O jovem passou por exame de corpo de delito, mas o laudo final ainda não foi concluído. Os dois jovens foram demitidos e agora serão chamados para prestar depoimento. Segundo o delegado, a dupla pode ser presa, o que deve ser definido ao longo da investigação. Entretanto, neste momento, Costa observou que os dois "não apresentavam risco à sociedade" e, por isso, não cabia a prisão em flagrante. A identificação deles não foi divulgada, já que a investigação ainda está em andamento.

Em nota, o supermercado Andreazza afirmou que o jovem está recebendo acompanhamento psicológico e já voltou a trabalhar.
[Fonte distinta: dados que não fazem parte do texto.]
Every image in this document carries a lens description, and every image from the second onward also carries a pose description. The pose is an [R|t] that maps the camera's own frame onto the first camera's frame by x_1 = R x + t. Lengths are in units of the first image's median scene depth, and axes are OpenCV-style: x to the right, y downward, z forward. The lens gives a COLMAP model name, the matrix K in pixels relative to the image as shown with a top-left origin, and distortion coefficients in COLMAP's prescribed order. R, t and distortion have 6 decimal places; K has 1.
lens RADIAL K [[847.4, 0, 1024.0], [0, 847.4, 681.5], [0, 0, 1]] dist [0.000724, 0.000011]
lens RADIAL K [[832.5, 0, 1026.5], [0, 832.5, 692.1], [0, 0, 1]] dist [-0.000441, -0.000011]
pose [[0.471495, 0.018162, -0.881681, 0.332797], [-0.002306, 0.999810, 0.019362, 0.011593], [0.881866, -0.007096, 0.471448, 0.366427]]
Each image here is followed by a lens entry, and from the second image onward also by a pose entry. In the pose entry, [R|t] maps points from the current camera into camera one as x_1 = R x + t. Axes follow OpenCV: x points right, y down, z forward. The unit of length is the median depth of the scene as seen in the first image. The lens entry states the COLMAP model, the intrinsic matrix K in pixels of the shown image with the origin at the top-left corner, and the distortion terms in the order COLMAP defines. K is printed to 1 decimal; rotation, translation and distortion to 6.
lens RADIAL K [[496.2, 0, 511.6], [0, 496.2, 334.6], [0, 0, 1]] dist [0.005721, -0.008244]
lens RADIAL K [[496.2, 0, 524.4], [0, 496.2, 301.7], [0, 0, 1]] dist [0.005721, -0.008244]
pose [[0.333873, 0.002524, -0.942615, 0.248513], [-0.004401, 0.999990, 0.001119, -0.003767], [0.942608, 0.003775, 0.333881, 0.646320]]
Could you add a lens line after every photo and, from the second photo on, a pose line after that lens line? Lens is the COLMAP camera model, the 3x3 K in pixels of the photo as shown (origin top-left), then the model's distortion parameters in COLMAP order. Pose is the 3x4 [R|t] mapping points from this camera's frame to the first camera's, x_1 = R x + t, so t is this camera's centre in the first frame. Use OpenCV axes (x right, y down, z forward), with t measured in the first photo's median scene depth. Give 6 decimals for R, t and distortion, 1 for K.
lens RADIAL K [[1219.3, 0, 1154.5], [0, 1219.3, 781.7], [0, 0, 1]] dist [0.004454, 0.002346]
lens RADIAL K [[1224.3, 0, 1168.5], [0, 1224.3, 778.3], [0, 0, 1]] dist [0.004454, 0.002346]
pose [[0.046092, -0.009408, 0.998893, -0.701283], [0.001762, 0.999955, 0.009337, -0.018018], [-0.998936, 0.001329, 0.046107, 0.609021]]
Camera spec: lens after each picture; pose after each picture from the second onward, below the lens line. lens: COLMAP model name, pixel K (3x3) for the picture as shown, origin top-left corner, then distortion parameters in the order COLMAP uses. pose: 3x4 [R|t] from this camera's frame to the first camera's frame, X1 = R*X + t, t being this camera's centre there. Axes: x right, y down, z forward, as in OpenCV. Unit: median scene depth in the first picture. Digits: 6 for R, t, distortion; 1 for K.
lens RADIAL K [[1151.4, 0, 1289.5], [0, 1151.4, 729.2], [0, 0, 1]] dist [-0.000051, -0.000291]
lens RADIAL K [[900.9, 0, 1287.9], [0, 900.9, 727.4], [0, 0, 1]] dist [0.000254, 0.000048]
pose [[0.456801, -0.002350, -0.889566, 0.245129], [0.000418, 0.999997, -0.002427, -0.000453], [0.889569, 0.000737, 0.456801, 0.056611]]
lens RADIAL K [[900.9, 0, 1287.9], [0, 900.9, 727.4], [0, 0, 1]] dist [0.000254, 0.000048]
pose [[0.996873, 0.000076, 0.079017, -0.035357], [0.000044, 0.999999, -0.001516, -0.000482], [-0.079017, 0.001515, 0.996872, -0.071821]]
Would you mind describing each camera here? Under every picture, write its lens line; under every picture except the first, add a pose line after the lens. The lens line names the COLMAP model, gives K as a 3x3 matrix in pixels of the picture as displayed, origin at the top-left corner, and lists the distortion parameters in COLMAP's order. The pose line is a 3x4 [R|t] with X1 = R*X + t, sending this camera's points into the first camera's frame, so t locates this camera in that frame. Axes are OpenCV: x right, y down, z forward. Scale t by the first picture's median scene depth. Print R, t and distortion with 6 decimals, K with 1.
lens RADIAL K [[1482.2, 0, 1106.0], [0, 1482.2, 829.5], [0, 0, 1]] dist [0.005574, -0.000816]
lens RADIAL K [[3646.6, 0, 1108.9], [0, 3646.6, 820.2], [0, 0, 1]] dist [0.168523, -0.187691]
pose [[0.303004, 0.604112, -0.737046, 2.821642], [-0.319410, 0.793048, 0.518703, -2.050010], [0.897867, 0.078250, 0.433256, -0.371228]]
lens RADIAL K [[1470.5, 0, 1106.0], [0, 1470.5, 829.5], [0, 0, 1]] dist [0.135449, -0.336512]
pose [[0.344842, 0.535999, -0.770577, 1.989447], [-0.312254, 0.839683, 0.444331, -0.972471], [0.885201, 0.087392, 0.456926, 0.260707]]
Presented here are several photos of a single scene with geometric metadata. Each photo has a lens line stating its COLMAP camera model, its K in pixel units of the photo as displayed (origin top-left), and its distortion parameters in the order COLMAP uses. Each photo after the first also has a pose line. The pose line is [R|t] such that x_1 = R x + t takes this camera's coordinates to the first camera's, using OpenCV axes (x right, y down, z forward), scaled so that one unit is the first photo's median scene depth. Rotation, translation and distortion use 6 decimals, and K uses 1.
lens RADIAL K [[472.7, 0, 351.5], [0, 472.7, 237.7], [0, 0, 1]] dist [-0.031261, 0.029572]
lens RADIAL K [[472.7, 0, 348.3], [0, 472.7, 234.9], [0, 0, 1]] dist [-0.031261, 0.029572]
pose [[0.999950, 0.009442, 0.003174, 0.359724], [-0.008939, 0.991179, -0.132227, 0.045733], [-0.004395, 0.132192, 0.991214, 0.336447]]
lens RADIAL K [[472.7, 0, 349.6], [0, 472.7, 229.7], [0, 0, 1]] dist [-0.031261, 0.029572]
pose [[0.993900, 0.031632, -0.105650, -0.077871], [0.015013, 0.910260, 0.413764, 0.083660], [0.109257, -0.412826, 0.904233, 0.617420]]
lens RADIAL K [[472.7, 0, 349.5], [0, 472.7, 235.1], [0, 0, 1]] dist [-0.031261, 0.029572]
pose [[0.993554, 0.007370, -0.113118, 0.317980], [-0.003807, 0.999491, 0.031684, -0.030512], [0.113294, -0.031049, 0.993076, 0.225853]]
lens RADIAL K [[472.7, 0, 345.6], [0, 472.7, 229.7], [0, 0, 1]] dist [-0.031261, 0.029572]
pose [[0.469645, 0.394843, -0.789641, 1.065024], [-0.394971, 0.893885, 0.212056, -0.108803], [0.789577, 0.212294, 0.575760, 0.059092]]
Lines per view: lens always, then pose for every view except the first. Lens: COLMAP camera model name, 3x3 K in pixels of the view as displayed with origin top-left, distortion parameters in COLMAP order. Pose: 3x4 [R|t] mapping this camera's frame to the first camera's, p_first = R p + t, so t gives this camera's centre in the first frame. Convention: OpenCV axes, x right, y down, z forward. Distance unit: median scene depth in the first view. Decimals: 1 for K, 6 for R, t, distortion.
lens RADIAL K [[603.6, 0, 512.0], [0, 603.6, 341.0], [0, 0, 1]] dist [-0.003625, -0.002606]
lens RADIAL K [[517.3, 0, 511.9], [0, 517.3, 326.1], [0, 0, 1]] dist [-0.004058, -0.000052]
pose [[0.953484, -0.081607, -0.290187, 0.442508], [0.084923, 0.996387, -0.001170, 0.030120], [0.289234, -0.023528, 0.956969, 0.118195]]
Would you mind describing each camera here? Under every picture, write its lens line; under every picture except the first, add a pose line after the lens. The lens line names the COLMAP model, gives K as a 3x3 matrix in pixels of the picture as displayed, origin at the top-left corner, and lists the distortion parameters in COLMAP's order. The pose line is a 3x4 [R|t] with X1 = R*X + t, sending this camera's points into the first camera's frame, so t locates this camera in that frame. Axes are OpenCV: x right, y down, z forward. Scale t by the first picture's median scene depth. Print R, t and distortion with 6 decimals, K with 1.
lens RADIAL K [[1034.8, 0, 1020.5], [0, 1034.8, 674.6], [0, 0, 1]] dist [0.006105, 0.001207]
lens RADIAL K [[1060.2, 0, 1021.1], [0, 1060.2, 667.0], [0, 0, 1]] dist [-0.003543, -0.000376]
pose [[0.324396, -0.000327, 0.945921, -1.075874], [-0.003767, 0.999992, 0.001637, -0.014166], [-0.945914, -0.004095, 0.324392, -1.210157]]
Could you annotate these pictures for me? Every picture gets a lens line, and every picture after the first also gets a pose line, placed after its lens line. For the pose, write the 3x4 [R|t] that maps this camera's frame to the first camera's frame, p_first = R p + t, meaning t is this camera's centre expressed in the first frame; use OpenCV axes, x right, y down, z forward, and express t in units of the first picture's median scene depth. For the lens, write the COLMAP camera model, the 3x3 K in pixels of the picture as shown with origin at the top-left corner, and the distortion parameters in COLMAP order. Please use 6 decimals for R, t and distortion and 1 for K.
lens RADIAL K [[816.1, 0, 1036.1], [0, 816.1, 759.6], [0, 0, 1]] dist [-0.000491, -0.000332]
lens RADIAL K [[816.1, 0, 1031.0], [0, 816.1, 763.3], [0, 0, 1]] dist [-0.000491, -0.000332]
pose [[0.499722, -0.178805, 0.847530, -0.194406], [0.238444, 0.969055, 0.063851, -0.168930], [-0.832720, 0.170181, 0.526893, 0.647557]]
A empresa salientou que repudia o episódio, classificado como "lamentável". "Esse caso, nada condizente com o posicionamento do grupo, já recebeu nossa devida atenção, e acompanhamos de perto desde que dele tomamos conhecimento", explicou o supermercado.

A empresa reforçou, ainda na nota, que desde 2009 contrata pessoas com deficiência "sempre atento às necessidades específicas e à satisfação de cada um" e reforçou que está à disposição da polícia para esclarecimentos complementares.